*Challenges*
1 – Do these statements agree with the asylum overview? Answer yes or no for each, quoting the words of the text that decide it: (a) Asylees may apply for lawful permanent residence one year after receiving asylum status. (b) The text calls asylum a mandatory benefit. (c) The approval figure for El Salvador, Honduras and Guatemala comes from Department of Homeland Security data.
2 – Can you copy the asylum overview word for word from "If you wish" up to and including "by emailing email@example.com."?
3 – What comes next in the asylum overview? Write the following part, picking up after its last sentence.

If you wish to apply for asylum, it is very important to work with a qualified asylum lawyer who can articulate your case along with all the supporting evidence possible for your application for asylum.
You may reach an asylum lawyer at (202) 234-0899 or by emailing email@example.com.
Overview of Asylum
Asylum is defined as a discretionary benefit accorded to certain persons in the United States who demonstrate that they are unable or unwilling to return to their country on account of persecution or a well-founded fear of persecution based on race, religion, nationality, membership in a particular social group, or political opinion. One year after the receipt of asylum status, asylees may apply for lawful permanent residence.
Every year people come to the United States and submit an application for asylum because they have suffered persecution or fear that they will suffer persecution due to race, religion, nationality, membership in a particular social group, or political opinion. Since 2003, the U.S. has granted an average of 11,890 applications for asylum. During that same time, a combined total of 5,927 people from El Salvador, Honduras and Guatemala who submitted an application for asylum in the U.S. were approved, according to data published by the Department of Homeland Security.

*Material provided*
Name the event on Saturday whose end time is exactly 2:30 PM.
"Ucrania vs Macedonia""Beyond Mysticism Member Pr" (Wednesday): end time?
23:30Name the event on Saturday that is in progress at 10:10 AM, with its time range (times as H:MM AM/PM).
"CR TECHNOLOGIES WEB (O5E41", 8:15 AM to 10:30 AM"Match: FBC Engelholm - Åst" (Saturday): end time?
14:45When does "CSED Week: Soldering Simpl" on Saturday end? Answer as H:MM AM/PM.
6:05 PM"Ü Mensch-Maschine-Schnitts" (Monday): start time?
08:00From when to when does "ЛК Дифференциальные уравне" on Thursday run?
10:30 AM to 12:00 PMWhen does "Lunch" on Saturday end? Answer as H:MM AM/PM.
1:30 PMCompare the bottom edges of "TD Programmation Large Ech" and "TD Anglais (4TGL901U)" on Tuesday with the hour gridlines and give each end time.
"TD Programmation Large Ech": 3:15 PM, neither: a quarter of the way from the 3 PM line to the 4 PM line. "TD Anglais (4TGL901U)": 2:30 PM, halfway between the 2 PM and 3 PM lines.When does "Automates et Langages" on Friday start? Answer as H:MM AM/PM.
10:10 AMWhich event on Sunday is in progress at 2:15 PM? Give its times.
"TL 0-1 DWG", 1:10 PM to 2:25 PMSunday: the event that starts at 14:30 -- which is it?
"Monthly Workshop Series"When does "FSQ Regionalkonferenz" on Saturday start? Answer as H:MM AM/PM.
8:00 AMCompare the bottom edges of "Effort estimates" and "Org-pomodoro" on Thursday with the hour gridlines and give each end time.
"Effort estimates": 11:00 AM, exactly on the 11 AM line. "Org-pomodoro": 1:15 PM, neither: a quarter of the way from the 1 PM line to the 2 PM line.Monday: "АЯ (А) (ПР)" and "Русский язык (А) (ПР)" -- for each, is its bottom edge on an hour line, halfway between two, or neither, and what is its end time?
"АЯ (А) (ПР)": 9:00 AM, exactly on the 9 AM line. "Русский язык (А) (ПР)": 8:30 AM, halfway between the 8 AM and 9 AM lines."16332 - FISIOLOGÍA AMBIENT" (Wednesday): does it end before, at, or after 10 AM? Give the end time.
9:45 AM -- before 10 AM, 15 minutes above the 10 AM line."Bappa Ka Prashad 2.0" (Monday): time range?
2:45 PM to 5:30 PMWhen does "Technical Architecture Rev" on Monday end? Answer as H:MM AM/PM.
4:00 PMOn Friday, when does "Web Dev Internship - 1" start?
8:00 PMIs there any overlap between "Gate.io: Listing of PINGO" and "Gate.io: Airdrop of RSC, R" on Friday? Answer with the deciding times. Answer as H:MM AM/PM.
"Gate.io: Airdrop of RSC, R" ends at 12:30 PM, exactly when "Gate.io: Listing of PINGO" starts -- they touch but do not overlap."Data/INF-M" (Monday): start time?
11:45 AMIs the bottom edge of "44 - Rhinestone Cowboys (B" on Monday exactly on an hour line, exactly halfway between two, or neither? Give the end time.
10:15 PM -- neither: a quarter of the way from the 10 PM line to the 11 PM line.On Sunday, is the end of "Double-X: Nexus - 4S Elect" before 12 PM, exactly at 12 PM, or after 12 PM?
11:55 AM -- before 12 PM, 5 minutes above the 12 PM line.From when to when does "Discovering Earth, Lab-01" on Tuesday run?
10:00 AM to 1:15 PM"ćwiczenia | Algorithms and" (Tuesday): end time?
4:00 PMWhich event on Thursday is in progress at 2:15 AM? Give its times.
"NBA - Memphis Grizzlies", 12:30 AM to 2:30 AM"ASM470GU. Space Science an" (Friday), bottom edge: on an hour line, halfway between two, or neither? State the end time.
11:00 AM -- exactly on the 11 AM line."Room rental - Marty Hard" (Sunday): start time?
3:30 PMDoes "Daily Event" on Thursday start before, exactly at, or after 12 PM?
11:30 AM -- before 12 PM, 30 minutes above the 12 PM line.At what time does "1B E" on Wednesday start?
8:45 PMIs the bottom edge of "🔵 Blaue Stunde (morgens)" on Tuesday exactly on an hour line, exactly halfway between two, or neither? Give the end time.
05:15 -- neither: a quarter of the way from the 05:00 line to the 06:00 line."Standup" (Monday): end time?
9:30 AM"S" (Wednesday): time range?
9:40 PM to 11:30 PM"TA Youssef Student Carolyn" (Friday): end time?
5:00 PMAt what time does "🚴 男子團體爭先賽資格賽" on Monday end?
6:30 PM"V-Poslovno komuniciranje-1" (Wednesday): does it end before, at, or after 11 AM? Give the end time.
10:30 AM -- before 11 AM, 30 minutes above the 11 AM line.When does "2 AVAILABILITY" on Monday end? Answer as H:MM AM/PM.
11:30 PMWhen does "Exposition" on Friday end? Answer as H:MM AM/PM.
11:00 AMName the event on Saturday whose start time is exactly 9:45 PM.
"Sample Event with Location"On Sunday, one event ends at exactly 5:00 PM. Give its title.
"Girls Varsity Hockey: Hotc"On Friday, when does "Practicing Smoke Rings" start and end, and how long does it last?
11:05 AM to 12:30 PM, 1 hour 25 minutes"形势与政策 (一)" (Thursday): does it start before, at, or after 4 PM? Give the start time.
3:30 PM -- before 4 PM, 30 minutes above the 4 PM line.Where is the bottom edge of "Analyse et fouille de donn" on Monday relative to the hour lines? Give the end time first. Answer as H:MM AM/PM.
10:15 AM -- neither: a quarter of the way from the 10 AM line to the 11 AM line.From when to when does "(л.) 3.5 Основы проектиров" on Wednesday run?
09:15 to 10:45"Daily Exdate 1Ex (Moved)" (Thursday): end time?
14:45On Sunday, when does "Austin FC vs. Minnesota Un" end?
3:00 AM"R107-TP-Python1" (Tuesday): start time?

*Answers to the exercises*
1 –
(a) Yes: "One year after the receipt of asylum status, asylees may apply for lawful permanent residence."
(b) No: "Asylum is defined as a discretionary benefit"
(c) Yes: "according to data published by the Department of Homeland Security."

2 –
If you wish to apply for asylum, it is very important to work with a qualified asylum lawyer who can articulate your case along with all the supporting evidence possible for your application for asylum.
You may reach an asylum lawyer at (202) 234-0899 or by emailing email@example.com.

3 –
You may only submit an application for asylum if you are arriving in or already physically present in the United States. To submit an application for asylum in the United States, you may ask at a port-of-entry (airport, seaport, or border crossing), or, if you are already in the United States, you may file an application for asylum with United States Citizenship and Immigration Services (USCIS), with the appropriate evidence and at the appropriate Service Center. You may apply for asylum regardless of your immigration status, whether you are here legally or illegally. A qualified asylum lawyer is critical to evaluate the strengths and weaknesses of your case and to put together a strong application for asylum.
You must submit an application for asylum within one year of your last arrival in the United States, unless you can demonstrate that there are changed circumstances that materially affect your eligibility for asylum or extraordinary circumstances directly related to your failure to file within one year. You must submit your application for asylum within a reasonable time given the circumstances. Changed or extraordinary circumstances may include certain changes in the conditions in your country, changes in your own circumstances, and other events.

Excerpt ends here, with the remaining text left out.